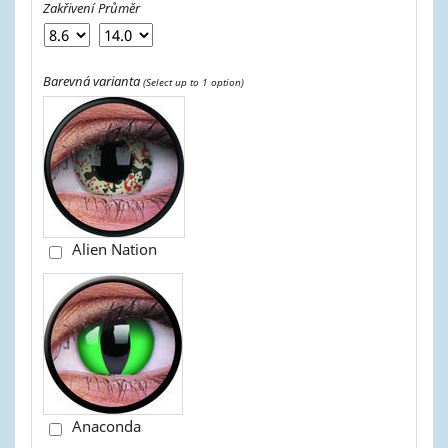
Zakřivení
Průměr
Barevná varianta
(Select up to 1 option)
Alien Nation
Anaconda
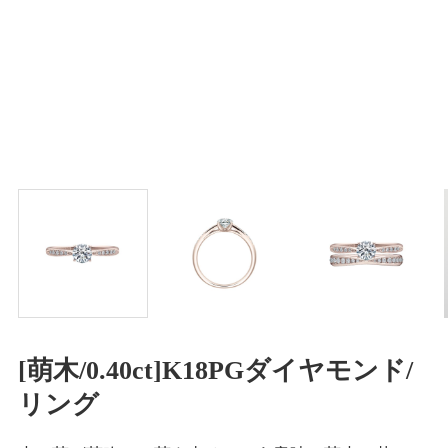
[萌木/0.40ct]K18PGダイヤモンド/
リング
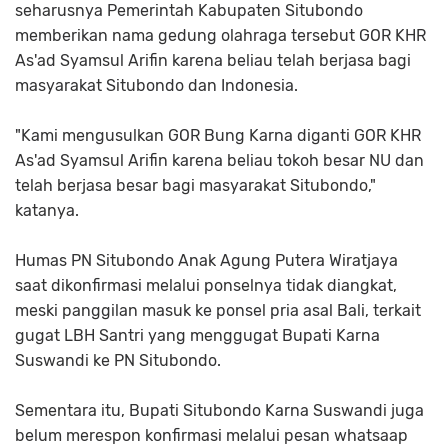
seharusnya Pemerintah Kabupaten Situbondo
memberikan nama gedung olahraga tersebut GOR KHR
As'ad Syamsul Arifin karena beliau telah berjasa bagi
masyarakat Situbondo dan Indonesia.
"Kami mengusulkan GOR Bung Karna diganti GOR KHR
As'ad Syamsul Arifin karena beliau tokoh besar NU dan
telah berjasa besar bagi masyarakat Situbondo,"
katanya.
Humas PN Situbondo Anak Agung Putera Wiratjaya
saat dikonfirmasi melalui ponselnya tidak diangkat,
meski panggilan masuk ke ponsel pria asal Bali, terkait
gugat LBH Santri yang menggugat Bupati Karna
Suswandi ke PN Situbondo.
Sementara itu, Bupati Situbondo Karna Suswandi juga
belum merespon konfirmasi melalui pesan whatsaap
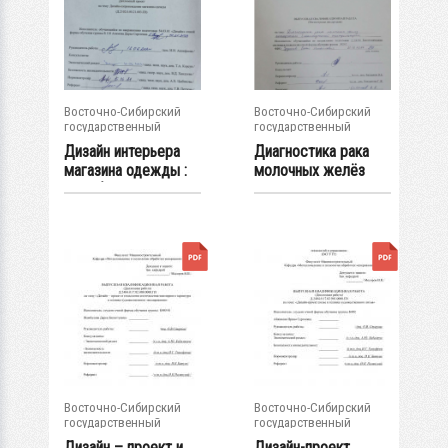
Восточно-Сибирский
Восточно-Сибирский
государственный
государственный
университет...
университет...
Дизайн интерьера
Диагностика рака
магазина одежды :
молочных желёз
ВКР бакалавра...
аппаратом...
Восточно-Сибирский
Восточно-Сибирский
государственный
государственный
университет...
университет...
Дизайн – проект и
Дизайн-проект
════════════════
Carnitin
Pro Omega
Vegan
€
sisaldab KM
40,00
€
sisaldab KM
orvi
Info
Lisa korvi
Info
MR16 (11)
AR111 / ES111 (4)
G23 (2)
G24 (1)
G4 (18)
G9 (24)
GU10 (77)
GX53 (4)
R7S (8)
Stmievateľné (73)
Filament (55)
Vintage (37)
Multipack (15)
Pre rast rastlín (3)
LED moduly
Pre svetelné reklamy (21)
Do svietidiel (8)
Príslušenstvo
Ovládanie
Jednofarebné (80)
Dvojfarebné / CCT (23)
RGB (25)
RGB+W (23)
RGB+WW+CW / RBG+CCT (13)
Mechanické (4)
════════════════
:: Your objective ::
Find each line in the records that includes the word "beliau". Report the total and nothing more.

:: Exercise answer ::
2